Aus dem Polizeibericht

Radfahrer schwer verletzt

Symbolbild.  Foto: ROB

Rheinbach. Ein 85-jähriger Radfahrer zog sich am Mittwochmittag, dem 26. Februar 2025, bei einem Sturz auf einem Radweg in der Neugartenstraße schwere Verletzungen zu. Nach Zeugenaussagen war der Mann gegen 12:00 Uhr mit seinem Fahrrad aus dem Eichendorffweg nach links in die Neugartenstraße abgebogen, um auf dem Radweg weiterzufahren. Beim Überfahren einer abgesenkten Bordsteinkante stürzte er und zog sich schwere Kopfverletzungen zu. Der Verletzte wurde in ein Krankenhaus gebracht.

Die weiteren Ermittlungen zum Unfallhergang wurden vom Verkehrskommissariat 2 der Bonner Polizei übernommen.

Trickbetrüger unterwegs

Weilerswist. Am Dienstag, den 25. Februar, wurde eine Seniorin aus Weilerswist Opfer von Trickbetrügern. Gegen 16 Uhr erhielt sie einen Anruf von einem Mann, der sich als Polizist ausgab. Der Anrufer behauptete, ein Familienmitglied der Seniorin habe einen Verkehrsunfall verursacht. Um eine vermeintliche Strafe zu vermeiden, forderte er die Frau auf, eine größere Geldsumme zu zahlen.
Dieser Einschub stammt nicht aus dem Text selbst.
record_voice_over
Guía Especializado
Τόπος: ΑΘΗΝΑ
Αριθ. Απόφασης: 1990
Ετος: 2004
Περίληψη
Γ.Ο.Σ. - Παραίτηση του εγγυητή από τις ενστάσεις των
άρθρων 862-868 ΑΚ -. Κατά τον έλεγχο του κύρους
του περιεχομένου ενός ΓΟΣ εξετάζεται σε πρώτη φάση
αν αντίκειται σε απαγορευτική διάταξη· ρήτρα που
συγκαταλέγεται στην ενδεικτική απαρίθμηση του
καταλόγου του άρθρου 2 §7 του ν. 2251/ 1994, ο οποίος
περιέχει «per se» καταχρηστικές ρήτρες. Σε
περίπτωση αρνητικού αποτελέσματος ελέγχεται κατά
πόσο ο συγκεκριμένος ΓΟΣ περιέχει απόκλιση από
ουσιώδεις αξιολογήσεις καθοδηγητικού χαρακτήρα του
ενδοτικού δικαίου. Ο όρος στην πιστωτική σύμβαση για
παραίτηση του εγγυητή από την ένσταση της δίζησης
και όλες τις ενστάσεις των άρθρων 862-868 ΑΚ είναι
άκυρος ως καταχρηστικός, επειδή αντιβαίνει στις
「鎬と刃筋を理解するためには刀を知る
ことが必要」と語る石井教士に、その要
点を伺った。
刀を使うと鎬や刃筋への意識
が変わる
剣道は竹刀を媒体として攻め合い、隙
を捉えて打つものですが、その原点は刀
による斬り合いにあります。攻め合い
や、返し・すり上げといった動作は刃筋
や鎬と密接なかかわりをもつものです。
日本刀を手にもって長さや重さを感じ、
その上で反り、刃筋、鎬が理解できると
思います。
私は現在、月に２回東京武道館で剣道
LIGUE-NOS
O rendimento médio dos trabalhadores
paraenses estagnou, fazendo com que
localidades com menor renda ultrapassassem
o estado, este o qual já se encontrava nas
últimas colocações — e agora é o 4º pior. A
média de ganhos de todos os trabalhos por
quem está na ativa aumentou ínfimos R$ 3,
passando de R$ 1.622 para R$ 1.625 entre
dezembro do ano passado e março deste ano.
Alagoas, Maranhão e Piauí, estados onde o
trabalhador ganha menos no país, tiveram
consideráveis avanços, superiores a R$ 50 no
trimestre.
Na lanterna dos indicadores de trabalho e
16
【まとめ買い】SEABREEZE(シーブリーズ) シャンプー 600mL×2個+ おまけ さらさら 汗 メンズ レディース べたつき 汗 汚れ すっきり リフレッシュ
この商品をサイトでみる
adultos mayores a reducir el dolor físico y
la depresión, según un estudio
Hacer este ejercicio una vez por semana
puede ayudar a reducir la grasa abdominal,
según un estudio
Er versicherte ihr, dass ein Polizist das Bargeld an ihrer Wohnadresse abholen würde. Gegen 17:30 Uhr klingelte es an ihrer Tür. Die Seniorin übergab dem Unbekannten neben Bargeld auch Schmuck. Der Mann sprach wenig mit ihr und entfernte sich anschließend in unbekannte Richtung.

Eine Nachbarin hatte den Vorfall beobachtet und sprach die Seniorin an, als diese in ihr Haus zurückkehrte. Erst durch dieses Gespräch erkannte die Seniorin, dass sie Opfer eines Betrugs geworden war. Die Polizei wurde daraufhin informiert.

Der Täter konnte nicht mehr aufgegriffen werden. Er wird wie folgt beschrieben:

männlich, etwa 50 bis 55 Jahre alt, ca. 165 cm groß, kräftige Statur, dunkle Haare, akzentfreies Deutsch, trug eine dunkle Kapuzenjacke, eine dunkle Hose und eine Mütze.